Хор смолк, и только одна басовая нота густо висела в воздухе. Филипп узнал: "Игнатыч орудует".

Нота была точная, круглая, ровная.

Обедня отошла, и толпа двинулась вперед, где с амвона протягивал седенький священник крест. Хор гремел победно.

Филипп не сводил глаз с маленькой дверцы, что вела с хоров на паперть. Повалили певчие. Вот и Игнатыч в полупальто и вышитой рубахе. Он что-то говорил регенту, маленькому, щупленькому, с козлиной бороденкой; они, видимо, спорили. Они выходили деловито, не крестясь, и Филипп слышал, как регент кричал Игнатычу:

– Да я-то тут при чем? Дьякон режет, занесло его, дисканты рвутся, а вы свое да свое...

Они долго стояли без шапок на ступеньках церкви, и толпа прихожан обмывала грузную фигуру Игнатыча и отрывала, сбивала регента. Его уносило потоком, Игнатыч удерживал за рукав.

Наконец они надели шапки и пошли рядышком к воротам ограды.

Васильев, не спеша, обошел их. Поровнялся и отмахнул фуражкой.

– Петру Игнатычу мое почтение, – и когда Игнатыч взглянул, добавил, чтоб закрепить: – С праздником.

– Ага, здорово, – сказал Игнатыч и удивленно глянул на Филиппа, – ты чего же?

– А послушать.

– Да и лоб-то не грех перекрестить, пожалуй.

Тут уж Филипп неопределенно мыкнул и прошел вперед.

Он долго покупал семечки у торговки и видел, как мастер с регентом прошли, и прошли не иначе, как в "Слон".

Шли они медленно, резонились о чем-то по хоровой части, Игнатыч напирал и сбивал регента с панели.

Васильев обогнал их, чтоб первому прийти в "Слон", чтоб не подумали, что увязался.

Ресторан "Слон" размещался в двух этажах.
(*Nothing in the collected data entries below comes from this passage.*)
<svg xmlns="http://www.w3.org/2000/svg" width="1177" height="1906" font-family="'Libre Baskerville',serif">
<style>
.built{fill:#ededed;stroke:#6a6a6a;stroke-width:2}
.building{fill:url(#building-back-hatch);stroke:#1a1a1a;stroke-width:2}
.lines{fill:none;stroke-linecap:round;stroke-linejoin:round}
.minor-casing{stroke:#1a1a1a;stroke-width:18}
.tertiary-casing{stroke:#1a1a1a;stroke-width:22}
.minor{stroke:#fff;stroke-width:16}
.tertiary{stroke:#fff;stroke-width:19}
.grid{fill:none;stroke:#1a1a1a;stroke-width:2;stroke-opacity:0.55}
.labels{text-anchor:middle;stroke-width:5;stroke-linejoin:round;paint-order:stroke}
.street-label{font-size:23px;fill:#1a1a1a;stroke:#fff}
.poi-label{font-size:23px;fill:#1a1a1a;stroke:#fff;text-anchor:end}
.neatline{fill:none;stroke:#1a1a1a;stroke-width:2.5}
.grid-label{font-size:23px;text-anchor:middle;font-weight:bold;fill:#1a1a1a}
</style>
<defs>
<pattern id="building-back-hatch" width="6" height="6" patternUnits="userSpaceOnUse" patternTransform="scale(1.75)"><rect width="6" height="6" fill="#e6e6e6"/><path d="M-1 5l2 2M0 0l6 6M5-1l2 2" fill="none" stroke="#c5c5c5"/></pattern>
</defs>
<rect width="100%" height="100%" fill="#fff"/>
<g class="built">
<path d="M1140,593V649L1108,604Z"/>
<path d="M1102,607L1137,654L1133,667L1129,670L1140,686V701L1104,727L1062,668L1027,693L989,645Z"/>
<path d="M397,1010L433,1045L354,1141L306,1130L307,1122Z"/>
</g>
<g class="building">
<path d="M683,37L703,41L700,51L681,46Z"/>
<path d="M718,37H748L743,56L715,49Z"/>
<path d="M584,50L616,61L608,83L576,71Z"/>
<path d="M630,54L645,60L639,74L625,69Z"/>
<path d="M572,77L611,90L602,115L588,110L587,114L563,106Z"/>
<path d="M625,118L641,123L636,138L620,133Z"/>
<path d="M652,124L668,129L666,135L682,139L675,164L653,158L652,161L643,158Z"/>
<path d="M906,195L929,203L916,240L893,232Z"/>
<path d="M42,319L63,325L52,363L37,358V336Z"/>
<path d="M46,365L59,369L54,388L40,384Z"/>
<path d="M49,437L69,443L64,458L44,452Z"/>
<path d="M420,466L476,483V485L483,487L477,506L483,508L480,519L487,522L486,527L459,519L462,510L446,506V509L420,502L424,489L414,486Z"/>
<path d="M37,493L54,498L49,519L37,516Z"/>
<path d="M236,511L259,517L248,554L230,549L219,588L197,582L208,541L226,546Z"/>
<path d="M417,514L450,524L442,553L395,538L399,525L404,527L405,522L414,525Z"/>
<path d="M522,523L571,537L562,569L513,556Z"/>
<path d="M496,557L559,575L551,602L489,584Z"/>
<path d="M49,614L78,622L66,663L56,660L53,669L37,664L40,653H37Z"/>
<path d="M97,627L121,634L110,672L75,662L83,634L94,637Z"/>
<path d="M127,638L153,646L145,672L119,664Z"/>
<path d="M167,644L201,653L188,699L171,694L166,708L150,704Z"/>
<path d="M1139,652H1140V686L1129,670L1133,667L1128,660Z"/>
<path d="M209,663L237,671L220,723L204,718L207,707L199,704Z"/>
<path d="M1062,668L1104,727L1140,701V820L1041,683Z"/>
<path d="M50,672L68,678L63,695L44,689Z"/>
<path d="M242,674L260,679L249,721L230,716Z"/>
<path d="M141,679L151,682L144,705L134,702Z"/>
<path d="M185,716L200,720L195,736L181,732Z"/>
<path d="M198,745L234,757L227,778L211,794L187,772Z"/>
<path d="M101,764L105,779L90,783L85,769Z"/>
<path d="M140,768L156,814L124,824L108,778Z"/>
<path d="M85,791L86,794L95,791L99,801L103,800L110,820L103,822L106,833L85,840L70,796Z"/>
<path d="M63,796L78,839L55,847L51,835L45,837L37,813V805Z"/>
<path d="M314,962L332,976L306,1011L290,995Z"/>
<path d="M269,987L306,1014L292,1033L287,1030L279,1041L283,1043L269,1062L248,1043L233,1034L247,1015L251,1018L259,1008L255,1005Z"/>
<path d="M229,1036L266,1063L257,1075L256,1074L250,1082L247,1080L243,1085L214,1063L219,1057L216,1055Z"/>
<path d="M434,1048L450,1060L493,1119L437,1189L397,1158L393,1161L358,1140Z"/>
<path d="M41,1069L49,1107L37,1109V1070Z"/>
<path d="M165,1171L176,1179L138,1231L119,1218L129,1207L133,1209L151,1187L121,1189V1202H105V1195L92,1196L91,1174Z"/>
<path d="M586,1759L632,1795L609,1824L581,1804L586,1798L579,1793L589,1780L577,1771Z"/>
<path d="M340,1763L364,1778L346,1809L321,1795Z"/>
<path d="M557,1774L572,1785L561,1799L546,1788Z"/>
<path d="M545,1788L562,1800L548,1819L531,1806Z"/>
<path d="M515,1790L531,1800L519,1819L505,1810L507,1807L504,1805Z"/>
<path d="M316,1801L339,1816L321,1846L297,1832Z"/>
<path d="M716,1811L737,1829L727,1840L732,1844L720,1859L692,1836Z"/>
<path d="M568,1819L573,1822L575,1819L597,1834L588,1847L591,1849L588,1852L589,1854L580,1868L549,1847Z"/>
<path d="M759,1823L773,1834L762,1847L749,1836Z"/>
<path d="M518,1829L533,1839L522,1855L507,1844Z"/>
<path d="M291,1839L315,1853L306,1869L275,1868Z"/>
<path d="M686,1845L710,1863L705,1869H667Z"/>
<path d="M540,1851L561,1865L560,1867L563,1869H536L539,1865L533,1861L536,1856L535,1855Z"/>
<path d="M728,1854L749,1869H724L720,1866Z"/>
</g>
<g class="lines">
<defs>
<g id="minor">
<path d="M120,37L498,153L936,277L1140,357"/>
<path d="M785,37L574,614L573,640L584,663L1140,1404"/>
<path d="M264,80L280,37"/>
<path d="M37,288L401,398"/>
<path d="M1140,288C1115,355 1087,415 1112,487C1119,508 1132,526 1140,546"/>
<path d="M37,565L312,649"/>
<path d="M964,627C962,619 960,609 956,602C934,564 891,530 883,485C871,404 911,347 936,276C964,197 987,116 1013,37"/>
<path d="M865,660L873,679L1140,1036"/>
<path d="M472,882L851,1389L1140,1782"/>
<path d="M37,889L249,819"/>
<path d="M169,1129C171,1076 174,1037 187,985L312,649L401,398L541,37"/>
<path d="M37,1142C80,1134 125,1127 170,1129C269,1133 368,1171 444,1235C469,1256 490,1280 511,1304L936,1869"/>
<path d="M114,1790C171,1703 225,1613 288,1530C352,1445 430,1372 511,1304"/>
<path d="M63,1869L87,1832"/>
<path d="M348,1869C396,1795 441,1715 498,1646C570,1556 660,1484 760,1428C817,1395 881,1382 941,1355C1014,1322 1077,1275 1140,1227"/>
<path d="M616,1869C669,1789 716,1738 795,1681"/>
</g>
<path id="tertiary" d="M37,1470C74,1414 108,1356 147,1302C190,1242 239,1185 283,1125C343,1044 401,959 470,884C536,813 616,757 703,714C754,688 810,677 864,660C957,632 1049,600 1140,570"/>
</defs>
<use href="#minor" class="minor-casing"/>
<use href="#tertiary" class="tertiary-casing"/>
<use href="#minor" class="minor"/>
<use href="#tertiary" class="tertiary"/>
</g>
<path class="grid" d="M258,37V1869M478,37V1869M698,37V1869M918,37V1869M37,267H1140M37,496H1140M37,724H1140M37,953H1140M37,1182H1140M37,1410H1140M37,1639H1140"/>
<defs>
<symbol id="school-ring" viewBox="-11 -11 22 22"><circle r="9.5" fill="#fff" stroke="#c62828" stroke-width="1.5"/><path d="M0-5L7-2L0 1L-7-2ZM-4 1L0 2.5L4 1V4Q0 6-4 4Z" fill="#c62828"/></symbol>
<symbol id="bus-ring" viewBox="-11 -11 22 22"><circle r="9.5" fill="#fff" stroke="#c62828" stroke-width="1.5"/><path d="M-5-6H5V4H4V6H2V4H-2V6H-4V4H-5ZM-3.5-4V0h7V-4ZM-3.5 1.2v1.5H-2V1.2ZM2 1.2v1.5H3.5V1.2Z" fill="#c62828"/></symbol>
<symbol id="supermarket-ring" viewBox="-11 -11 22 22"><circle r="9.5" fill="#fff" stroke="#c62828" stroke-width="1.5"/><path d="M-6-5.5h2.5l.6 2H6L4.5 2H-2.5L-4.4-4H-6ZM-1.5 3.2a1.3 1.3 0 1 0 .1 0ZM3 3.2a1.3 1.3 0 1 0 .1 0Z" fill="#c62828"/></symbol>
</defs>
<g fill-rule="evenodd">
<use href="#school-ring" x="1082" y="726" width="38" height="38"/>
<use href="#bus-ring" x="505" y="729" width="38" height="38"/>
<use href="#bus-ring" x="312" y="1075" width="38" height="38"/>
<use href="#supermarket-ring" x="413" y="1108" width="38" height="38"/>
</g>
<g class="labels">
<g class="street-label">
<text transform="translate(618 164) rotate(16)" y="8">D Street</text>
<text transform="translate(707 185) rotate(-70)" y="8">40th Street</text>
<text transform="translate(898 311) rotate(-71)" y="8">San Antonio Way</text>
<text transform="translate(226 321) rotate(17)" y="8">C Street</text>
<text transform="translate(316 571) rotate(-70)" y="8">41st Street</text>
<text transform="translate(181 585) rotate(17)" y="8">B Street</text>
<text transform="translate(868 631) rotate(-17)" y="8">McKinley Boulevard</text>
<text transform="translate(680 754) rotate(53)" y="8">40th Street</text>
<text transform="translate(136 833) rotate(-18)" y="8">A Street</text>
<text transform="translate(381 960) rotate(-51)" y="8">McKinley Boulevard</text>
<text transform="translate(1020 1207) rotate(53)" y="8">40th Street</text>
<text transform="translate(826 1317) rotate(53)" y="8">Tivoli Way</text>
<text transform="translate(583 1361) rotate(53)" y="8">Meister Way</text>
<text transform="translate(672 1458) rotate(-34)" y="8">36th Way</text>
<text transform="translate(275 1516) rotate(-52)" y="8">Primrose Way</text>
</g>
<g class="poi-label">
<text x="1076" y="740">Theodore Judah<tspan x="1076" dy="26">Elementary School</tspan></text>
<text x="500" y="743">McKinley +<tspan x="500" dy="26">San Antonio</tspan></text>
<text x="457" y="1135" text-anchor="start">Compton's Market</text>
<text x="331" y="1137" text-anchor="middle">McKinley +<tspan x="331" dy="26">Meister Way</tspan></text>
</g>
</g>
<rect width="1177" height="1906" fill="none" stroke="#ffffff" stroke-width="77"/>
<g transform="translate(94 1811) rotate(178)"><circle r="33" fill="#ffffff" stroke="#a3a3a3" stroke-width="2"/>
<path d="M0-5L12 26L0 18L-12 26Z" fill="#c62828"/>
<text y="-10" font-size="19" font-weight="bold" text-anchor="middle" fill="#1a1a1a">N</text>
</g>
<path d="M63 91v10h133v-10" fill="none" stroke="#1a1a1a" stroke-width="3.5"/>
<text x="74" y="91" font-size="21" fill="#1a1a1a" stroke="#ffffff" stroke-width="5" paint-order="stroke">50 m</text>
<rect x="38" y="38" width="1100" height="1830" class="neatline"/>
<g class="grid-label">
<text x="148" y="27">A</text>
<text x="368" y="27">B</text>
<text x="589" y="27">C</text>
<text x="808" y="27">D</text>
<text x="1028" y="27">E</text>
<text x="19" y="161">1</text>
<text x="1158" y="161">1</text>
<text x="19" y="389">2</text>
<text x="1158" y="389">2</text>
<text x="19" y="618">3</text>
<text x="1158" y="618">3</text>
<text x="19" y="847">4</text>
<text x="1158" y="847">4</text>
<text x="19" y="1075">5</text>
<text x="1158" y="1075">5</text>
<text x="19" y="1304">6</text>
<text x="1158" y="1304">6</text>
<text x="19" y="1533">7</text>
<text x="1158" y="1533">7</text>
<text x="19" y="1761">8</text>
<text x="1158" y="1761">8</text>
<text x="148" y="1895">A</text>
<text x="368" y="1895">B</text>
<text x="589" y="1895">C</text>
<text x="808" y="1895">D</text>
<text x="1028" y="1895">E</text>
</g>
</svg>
Внизу были стойка, машины, столы с рваной клеенкой. Парно, душно, хрипел орган, надрывались голоса, брякала посуда. Тут было дешево и всегда пьяно. Но верх был тихий.

Там была у стены особая музыка – ее заводили за пятак, и она играла задумчиво, мелодично, как будто капает вода в звонкую чашу. Это был большой игральный ящик, какие бывают в детских шарманках. Столы здесь были со скатертями, с бумажными пальмами, на стенах картины в розовой кисее от мух.

Когда Филипп поднялся наверх, там было еще пусто. В конце зала у столика с тарелками сидел половой и заботливо вырезал перочинным ножом кукиш на деревянной палке. Из-под пола едва доносился гул машины и гомон голосов.

Васильев степенно уселся за столик, огляделся и постучал человеку.

– Сей минут, – крикнул человек, привстал и что-то наспех доковыривал ножиком. Стряхнул с фартука стружки и раскидистой походкой с трактирным достоинством пошел к Васильеву.

– Заведи-ка машину, – сказал Филипп.

– Музыку, – назидательно поправил половой. – Пятачок стоит, известно-с? А что поставить?

Он мазнул рукой по соседнему столику и шлепнул грязным листком под нос Филиппу.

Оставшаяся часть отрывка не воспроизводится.